Zwanzig Jahre sind seit der Flucht vergangen, als Tili zum ersten Mal in den Archiven der Securitate die sogenannte Observationsakte lesen darf. Er erfährt, dass sie alle vier schon lange beobachtet worden waren und dass ein Revierpolizist Luca verraten hatte. Detailliert beschreibt Vosganian die Methoden der Überwachung und der späteren Verhöre, bei denen die Folterer ihre Zigaretten in den Händen der drei Freunde ausdrückten. Da sie nichts mehr von Luca gehört hatten, glaubten sie – genauer: wollten sie glauben – es sei ihm geglückt, die Donau zu durchschwimmen. Aber jetzt erfahren sie, dass Luca bei seinem Fluchtversuch erschossen wurde.

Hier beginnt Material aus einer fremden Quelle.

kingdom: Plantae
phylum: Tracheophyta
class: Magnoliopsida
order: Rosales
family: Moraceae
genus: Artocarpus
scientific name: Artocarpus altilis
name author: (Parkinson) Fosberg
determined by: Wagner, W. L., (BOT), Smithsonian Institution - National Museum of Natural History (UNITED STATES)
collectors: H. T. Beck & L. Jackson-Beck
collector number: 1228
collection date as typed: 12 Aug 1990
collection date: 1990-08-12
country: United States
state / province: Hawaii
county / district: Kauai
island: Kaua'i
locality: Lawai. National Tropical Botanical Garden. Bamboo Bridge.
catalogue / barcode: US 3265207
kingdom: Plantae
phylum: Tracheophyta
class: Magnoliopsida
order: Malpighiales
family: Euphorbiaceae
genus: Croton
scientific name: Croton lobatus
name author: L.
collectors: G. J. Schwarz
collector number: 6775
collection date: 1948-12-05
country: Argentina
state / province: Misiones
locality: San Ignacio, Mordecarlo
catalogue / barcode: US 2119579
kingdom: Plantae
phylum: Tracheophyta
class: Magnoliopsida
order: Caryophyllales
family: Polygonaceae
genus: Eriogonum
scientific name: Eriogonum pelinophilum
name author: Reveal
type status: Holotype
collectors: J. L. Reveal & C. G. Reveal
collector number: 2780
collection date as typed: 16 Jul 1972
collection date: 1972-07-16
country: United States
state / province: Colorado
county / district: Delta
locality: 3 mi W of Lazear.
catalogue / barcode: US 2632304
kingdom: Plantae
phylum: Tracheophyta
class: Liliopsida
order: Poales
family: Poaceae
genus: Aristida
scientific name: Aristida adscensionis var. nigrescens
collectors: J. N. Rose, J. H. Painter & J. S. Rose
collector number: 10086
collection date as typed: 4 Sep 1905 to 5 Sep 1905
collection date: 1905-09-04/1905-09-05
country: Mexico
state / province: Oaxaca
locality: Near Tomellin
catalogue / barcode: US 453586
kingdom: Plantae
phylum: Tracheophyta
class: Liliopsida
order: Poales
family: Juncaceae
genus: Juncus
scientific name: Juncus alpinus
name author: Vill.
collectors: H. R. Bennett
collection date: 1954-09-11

»Als spielte er immerzu weiter, träumte Jenică. »Erinnerst du dich, was der Fischer uns gesagt hat, der ihn gefunden hatte? Dass er in Blätter eingehüllt war. Es war ihm gelungen, bis an den Rand des Flusses zu gelangen, seine rechte Hand lag bis zum Gelenk in der Donau.«
Das Bild der Blätter durchzieht, neben zahlreichen anderen Bildern, den gesamten Roman. Sie sind schwer, kleben auf dem Asphalt und werden schließlich immer weniger, weil es keine Bäume mehr gibt. Für die drei Männer ist das Leben kein Spiel. Ihre Fabrik wurde, wie viele andere, geschlossen; als Ingenieure finden sie keinen Job, so dass sie entweder wie Maca arbeitslos sind oder anderen Berufen nachgehen. Tili arbeitet bei einem Puppenmeister, bei dem er für die Puppen Namen erfinden muss, und Jenică soll in einem Kiosk Lose verkaufen, sieht aber seine Aufgabe darin, die Menschen davon abzuhalten, ihr Geld für die vergebliche Suche nach Glück auszugeben. Alle leben in äußerst armseligen Wohnungen.
Die Dunkelheit wuchs anscheinend aus den morastigen Dreckslöchern auf der Straße, die trüben Glühbirnen in den Wohnungen vermochten kaum die Fenster zu beleuchten, und weil kein Wind wehte, hielten Dunkelheit und Licht sich jeweils mit einem Gefühl der Unzufriedenheit beiseite.
Metaphern kann man im Unterschied zu Menschen keine Handschellen anlegen, heißt es an einer Stelle, und dies könnte das Motto des Romans sein. Denn vor dem Hintergrund der realen Geschichte erzählt der Roman sehr bildhaft und in Gleichnissen von den großen Themen des Lebens: Von Tod, Glück und von Menschen, die vor vielem Angst haben und vergeblich ihre Identität in diesen unsicheren Zeiten suchen. In Zeiten,
in denen die Vergangenheit schwerer wiegt als die Zukunft.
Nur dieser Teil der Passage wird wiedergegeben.